▶ **INSTRUCTION**
Please give only the number of lines in the listing that contain the string "akan", counting matches only where the case is the same.
^^^^^^^^
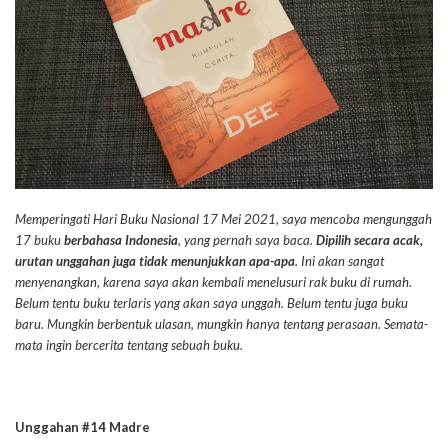
Memperingati Hari Buku Nasional 17 Mei 2021, saya mencoba mengunggah
17 buku
berbahasa Indonesia
, yang pernah saya baca.
Dipilih secara acak,
urutan unggahan juga tidak menunjukkan apa-apa
. Ini akan sangat
menyenangkan, karena saya akan kembali menelusuri rak buku di rumah.
Belum tentu buku terlaris yang akan saya unggah. Belum tentu juga buku
baru. Mungkin berbentuk ulasan, mungkin hanya tentang perasaan. Semata-
mata ingin bercerita tentang sebuah buku.
Unggahan #14 Madre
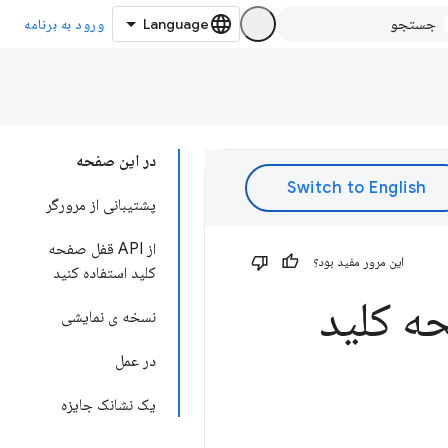
ورود به برنامه
در این صفحه
پشتیبانی از مرورگر
از API قفل صفحه
این مرور مفید بود؟
کلید استفاده کنید
نسخه ی نمایشی
در عمل
یک نشانک جایزه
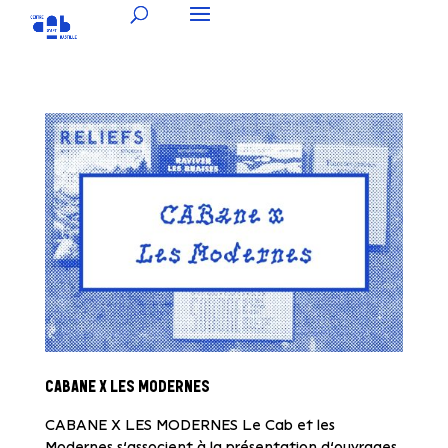
CABANE X LES MODERNES
CABANE X LES MODERNES Le Cab et les
Modernes s’associent à la présentation d’ouvrages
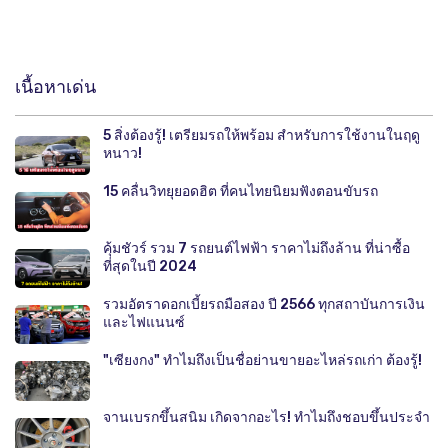
เนื้อหาเด่น
5 สิ่งต้องรู้! เตรียมรถให้พร้อม สำหรับการใช้งานในฤดู
หนาว!
15 คลื่นวิทยุยอดฮิต ที่คนไทยนิยมฟังตอนขับรถ
คุ้มชัวร์ รวม 7 รถยนต์ไฟฟ้า ราคาไม่ถึงล้าน ที่น่าซื้อ
ที่สุดในปี 2024
รวมอัตราดอกเบี้ยรถมือสอง ปี 2566 ทุกสถาบันการเงิน
และไฟแนนซ์
"เซียงกง" ทำไมถึงเป็นชื่อย่านขายอะไหล่รถเก่า ต้องรู้!
จานเบรกขึ้นสนิม เกิดจากอะไร! ทำไมถึงชอบขึ้นประจำ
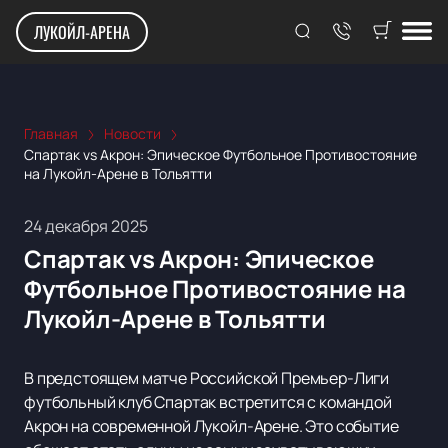
ЛУКОЙЛ-АРЕНА
Главная
Новости
Спартак vs Акрон: Эпическое Футбольное Противостояние
на Лукойл-Арене в Тольятти
24 декабря 2025
Спартак vs Акрон: Эпическое
Футбольное Противостояние на
Лукойл-Арене в Тольятти
В предстоящем матче Российской Премьер-Лиги
футбольный клуб Спартак встретится с командой
Акрон на современной Лукойл-Арене. Это событие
^^^^^^^^
▶ **RESULT FOR THIS TASK**
3